Here we show examples of these approaches on the previously trained and fine-tuned A2AR generators. We will use the molecule xanthine as a scaffold, in both examples.
With subset of molecules containing the scaffold
First the molecules from the given dataset are fragmented and encoding while only selecting fragments-molecule pairs (-s <scaffold>
) containing the xanthine in the input fragements, then we proceed with RL with this subset of molecules.
python -m drugex.dataset -b ${BASE_DIR} -i A2AR_LIGANDS.tsv -mc SMILES -o arl_xanthine -mt graph -sf c1[nH]c2c(n1)nc(nc2O)O
python -m drugex.train -tm RL -b ${BASE_DIR} -i arl_xanthine -o arl_xanthine -ag arl_graph_trans_FT -pr ${BASE_DIR}/models/pretrained/graph-trans/Papyrus05.5_graph_trans_PT/Papyrus05.5_graph_trans_PT.pkg -p models/qsar/qspr/models/A2AR_RandomForestClassifier/A2AR_RandomForestClassifier_meta.json -ta A2AR_RandomForestClassifier -sas -e 2 -bs 32 -gpu 0
python -m drugex.generate -b ${BASE_DIR} -i arl_xanthine -g arl_xanthine_graph_trans_RL -gpu 0 -n 5
If you want the fragments-molecule pairs consist of ones with exclusively the selected scaffold as the input fragment add the argument -sfe
With input scaffold
First this molecule is encoded, then reinforcement learning is done with this scaffold as input. Lastly a new molecule is generated containing this scaffold.

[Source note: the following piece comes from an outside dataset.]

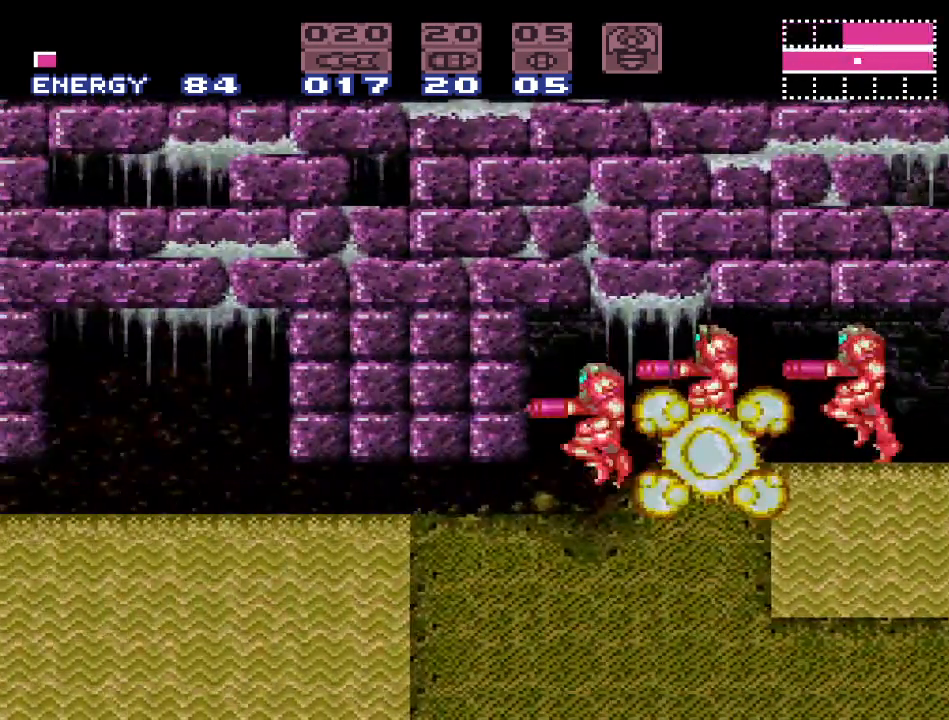
{"buttons": ["Y", "DPAD_LEFT"], "events": []}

# input is in tutorial/CLI/data/xanthine.tsv
python -m drugex.dataset -b ${BASE_DIR} -i xanthine.tsv -mc SMILES -o scaffold_based -mt graph -s
python -m drugex.train -tm RL -b ${BASE_DIR} -i scaffold_based_graph.txt -o scaffold_based -ag arl_graph_trans_FT -pr ${BASE_DIR}/models/pretrained/graph-trans/Papyrus05.5_graph_trans_PT/Papyrus05.5_graph_trans_PT.pkg -p models/qsar/qspr/models/A2AR_RandomForestClassifier/A2AR_RandomForestClassifier_meta.json -ta A2AR_RandomForestClassifier -sas -e 2 -bs 32 -gpu 0
python -m drugex.generate -b ${BASE_DIR} -i scaffold_based_graph.txt -g scaffold_based_graph_trans_RL -gpu 0 -n 5
Note
The not fully converged model here will have trouble producing the scaffold that we need so the generate command may take a long time.